■ What is expected
The answer must consist only of the lines from the line with "left knee: (326, 257)" to the line with "right shoulder: (286, 194)", both included, exactly as they stand below.

Data extracts Block Start

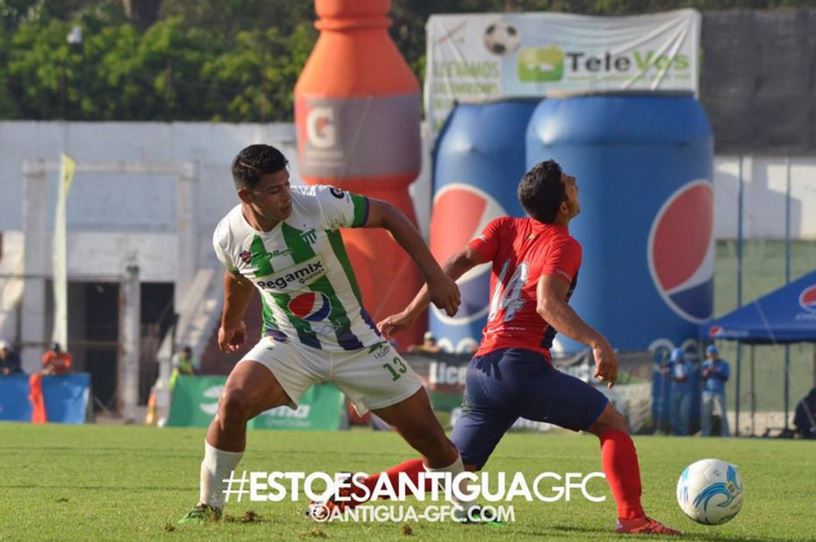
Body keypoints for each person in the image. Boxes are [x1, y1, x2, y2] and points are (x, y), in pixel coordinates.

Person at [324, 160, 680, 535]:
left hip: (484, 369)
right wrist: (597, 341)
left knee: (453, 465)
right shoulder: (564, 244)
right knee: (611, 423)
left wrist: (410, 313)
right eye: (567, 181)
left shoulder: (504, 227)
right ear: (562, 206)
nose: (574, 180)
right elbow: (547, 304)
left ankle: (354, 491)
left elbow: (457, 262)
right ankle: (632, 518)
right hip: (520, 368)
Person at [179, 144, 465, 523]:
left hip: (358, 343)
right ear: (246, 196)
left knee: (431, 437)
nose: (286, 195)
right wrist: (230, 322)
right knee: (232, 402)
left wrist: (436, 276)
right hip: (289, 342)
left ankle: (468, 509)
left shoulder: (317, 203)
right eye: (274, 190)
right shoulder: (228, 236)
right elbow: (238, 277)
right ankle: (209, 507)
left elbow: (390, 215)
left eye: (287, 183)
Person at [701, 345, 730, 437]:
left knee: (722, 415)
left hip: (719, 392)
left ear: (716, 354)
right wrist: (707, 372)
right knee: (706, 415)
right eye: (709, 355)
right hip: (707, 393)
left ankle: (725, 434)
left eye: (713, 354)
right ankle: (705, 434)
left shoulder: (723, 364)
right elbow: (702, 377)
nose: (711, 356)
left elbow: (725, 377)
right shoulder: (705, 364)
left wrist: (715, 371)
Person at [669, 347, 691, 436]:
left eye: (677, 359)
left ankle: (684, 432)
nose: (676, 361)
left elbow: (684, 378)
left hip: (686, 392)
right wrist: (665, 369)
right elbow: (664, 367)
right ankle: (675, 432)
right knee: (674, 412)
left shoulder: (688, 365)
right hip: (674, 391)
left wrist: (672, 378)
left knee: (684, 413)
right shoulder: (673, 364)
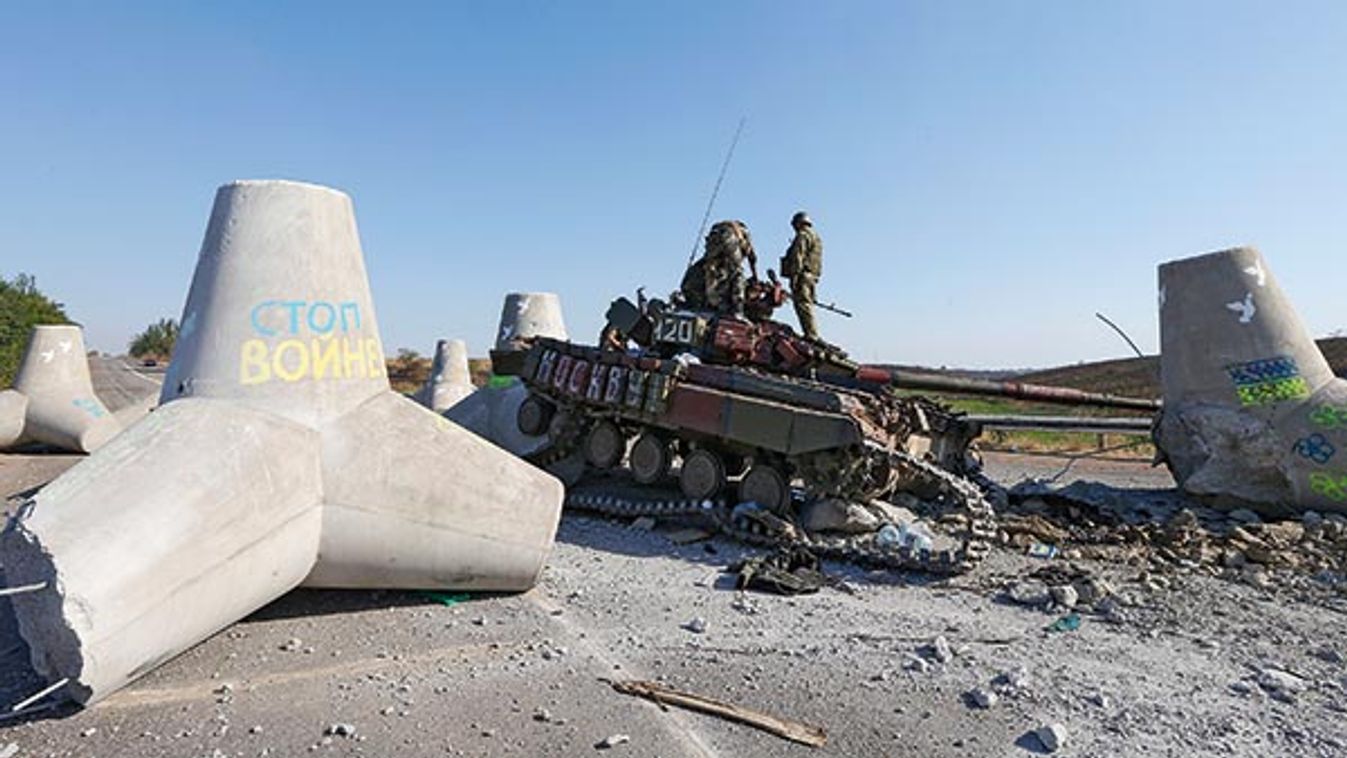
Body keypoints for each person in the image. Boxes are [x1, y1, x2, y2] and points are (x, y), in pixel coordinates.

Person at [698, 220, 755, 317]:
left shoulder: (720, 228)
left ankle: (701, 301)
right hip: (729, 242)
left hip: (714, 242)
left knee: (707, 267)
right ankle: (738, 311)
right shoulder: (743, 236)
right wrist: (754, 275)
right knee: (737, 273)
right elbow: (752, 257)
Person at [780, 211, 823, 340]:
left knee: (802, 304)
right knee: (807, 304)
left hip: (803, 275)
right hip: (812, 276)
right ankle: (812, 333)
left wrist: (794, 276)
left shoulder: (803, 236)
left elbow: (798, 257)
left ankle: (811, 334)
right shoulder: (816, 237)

Data extracts Block End
Data extracts Block Start

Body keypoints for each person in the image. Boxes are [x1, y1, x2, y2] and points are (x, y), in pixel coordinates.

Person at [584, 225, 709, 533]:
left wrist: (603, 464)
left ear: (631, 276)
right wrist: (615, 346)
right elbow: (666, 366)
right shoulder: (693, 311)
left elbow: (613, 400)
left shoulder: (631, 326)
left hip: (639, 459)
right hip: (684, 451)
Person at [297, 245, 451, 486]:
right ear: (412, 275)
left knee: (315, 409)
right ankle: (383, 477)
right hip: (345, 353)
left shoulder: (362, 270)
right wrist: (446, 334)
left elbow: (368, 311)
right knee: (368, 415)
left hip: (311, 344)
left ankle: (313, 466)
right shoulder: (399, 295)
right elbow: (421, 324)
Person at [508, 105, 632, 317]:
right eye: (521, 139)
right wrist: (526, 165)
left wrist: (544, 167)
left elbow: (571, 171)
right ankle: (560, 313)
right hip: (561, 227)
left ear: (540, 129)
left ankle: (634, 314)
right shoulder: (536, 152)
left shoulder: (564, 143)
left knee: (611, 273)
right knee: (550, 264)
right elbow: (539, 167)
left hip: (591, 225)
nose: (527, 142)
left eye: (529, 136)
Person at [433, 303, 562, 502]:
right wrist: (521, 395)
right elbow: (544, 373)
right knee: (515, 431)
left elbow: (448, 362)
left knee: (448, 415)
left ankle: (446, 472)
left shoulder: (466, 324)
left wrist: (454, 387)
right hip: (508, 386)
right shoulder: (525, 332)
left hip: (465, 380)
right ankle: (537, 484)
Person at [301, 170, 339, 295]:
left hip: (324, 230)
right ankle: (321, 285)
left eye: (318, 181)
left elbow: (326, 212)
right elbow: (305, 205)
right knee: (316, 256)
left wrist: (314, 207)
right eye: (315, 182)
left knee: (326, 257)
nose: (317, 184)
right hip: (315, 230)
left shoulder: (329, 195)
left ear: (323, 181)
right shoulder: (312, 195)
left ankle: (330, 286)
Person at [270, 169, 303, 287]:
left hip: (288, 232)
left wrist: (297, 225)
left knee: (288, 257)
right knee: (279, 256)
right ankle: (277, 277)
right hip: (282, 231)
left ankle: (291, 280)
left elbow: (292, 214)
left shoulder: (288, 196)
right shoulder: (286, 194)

Data extracts Block End

■ Exercise response
left knee: (326, 257)
nose: (317, 184)
right hip: (315, 230)
left shoulder: (329, 195)
left ear: (323, 181)
right shoulder: (312, 195)
left ankle: (330, 286)
Person at [270, 169, 303, 287]:
left hip: (288, 232)
left wrist: (297, 225)
left knee: (288, 257)
right knee: (279, 256)
right ankle: (277, 277)
right hip: (282, 231)
left ankle: (291, 280)
left elbow: (292, 214)
left shoulder: (288, 196)
right shoulder: (286, 194)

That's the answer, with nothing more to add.